Une première en Europe. La ministre déléguée au Commerce, Olivia Grégoire, a annoncé la création d’un nouveau logo, « Origin’info », qui sera apposé sur les produits transformés pour permettre aux consommateurs de connaître l’origine géographique des principales matières premières. Ce logo, de couleur bleue ou noire, sera visible directement sur l’emballage ou consultable via un QR Code.

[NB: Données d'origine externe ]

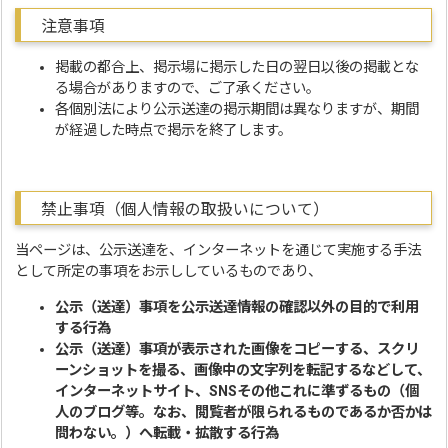
注意事項
掲載の都合上、掲示場に掲示した日の翌日以後の掲載とな
る場合がありますので、ご了承ください。
各個別法により公示送達の掲示期間は異なりますが、期間
が経過した時点で掲示を終了します。
禁止事項（個人情報の取扱いについて）
当ページは、公示送達を、インターネットを通じて実施する手法
として所定の事項をお示ししているものであり、
公示（送達）事項を公示送達情報の確認以外の目的で利用
する行為
公示（送達）事項が表示された画像をコピーする、スクリ
ーンショットを撮る、画像中の文字列を転記するなどして、
インターネットサイト、SNSその他これに準ずるもの（個
人のブログ等。なお、閲覧者が限られるものであるか否かは
問わない。）へ転載・拡散する行為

Cette initiative s’inscrit dans une démarche progressive de transparence sur l’origine des produits de consommation. Depuis 2007, les fruits et légumes, et depuis 2011, les viandes emballées, doivent indiquer leur origine. « C’est le sens de l’histoire », a déclaré Olivia Grégoire, soulignant que « le prix » et « l’origine géographique des produits » sont les « deux éléments saillants qui déterminent l’acte d’achat » pour plus de 80% des consommateurs.

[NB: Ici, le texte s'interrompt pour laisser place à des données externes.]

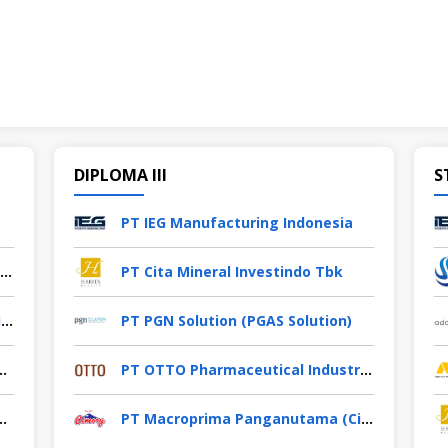
DIPLOMA III
S
PT IEG Manufacturing Indonesia
PT OTTO Pharmaceutical Industries
PT Cita Mineral Investindo Tbk
PT Macroprima Panganutama (Cimory Group)
PT PGN Solution (PGAS Solution)
ima Persada (KPP Mining)
PT OTTO Pharmaceutical Industries
esia (Ladaku & Desaku)
PT Macroprima Panganutama (Cimory Group)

Les trois principales matières premières d’un produit transformé, telles que le blé, la viande, les fruits, les légumes et le sucre, devront ainsi être indiquées avec leur pays d’origine. Bien que l’affichage de ce nouveau logo ne soit pas obligatoire pour les entreprises, celles qui souhaitent l’adopter devront ratifier une charte. Selon Olivia Grégoire, au moins 80 marques, incluant l’ensemble de la grande distribution, ont déjà signé cette charte, ce qui représente au minimum 10 000 produits.

Le gouvernement espère étendre ce logo à l’échelle européenne et souhaite qu’il devienne obligatoire pour toutes les entreprises, afin d’assurer une plus grande transparence pour les consommateurs.